Si vous souhaitez vendre votre entreprise au plus offrant afin d’en retirer le meilleur prix, alors vous avez certaines étapes précises à suivre. Les voici.

II. Faire un diagnostic de son entreprise

Les états financiers vous donnent une idée de l’état de santé de votre entreprise et doivent être passés à la loupe afin de localiser et de remédier à tout ce qui est non optimal. Cependant ce serait une erreur de tout ramener à eux. De nombreux éléments non quantifiables constituent l’ADN de votre entreprise et font qu’elle est différente de toute autre entreprise. Vous devez donc analyser également ces éléments non quantifiables :

  • Les valeurs et les codes de votre entreprise
  • Vos hommes
  • Votre savoir-faire, vos brevets
  • Votre outil industriel
  • Vos fournisseurs et vos partenaires
  • Vos produits et services
  • Vos clients
  • Vos forces et faiblesses commerciales
  • Les menaces et opportunités du marché
  • Vos avantages compétitifs
  • Votre structure, votre organisation, vos méthodes, vos systèmes
  • Votre business modèle

Votre diagnostic va vous permettre de travailler vos points faibles, renforcer vos points forts, découvrir des potentiels et des opportunités inexploités et en tirer parti, endiguer des menaces, etc. Non seulement cela va vous permettre d’augmenter la rentabilité et donc la valeur de votre entreprise, mais cela vous permettra de disposer d’analyses, de projections, de documents pour convaincre et rassurer votre acheteur.

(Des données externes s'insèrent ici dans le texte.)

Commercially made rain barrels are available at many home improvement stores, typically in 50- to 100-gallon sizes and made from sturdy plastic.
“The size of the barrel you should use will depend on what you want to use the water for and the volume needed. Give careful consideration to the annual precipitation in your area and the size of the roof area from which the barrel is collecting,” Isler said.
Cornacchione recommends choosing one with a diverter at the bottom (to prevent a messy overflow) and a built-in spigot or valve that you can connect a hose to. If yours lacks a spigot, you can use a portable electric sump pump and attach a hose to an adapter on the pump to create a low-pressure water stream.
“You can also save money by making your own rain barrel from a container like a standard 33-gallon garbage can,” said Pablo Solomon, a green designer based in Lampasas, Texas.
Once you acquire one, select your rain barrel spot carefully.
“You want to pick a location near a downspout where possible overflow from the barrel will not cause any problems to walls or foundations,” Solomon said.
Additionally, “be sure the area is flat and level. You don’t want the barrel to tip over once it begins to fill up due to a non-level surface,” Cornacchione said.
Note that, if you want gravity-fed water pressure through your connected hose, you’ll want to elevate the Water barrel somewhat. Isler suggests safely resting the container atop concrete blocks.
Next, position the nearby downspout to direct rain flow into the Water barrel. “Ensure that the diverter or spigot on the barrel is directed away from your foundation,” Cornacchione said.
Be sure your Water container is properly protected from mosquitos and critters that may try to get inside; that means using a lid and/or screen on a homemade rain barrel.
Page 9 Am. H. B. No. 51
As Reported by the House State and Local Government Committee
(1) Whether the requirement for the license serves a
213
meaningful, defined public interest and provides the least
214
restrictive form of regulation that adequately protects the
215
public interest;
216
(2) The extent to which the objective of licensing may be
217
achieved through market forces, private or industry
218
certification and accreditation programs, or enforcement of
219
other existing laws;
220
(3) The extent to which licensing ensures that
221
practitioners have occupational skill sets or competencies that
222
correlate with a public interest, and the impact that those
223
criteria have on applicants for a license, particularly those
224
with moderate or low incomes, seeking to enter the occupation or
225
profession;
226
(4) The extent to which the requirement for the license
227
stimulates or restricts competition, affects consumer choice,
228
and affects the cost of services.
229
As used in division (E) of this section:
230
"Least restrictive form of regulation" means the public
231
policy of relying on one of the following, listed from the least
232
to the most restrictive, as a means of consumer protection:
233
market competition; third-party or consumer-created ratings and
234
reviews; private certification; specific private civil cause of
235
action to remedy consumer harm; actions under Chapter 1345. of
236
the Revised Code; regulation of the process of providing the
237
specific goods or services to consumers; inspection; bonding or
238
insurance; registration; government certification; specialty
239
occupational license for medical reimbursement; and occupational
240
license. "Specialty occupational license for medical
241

III. Comment maximiser la valeur de son entreprise

Comment maximiser la valeur de son entreprise

1. Vendre au bon moment

Le bon moment est toujours quand votre entreprise affiche les meilleurs résultats et dispose de meilleures perspectives. Si les résultats sont actuellement médiocres, il est préférable d’attendre : faites remonter les résultats et vendez ensuite.

2. Accroître la rentabilité

Les repreneurs, qu’ils soient des personnes physiques ou des sociétés, déterminent la valeur d’une entreprise principalement selon sa rentabilité. Il existe différents modes d’évaluation d’une entreprise et ils sont tous basés d’une manière ou d’une autre sur la rentabilité de l’entreprise.

Il est donc vital d’accroître la rentabilité de votre entreprise. L’article Comment développer son entreprise vous donne les outils pour améliorer la rentabilité de votre entreprise.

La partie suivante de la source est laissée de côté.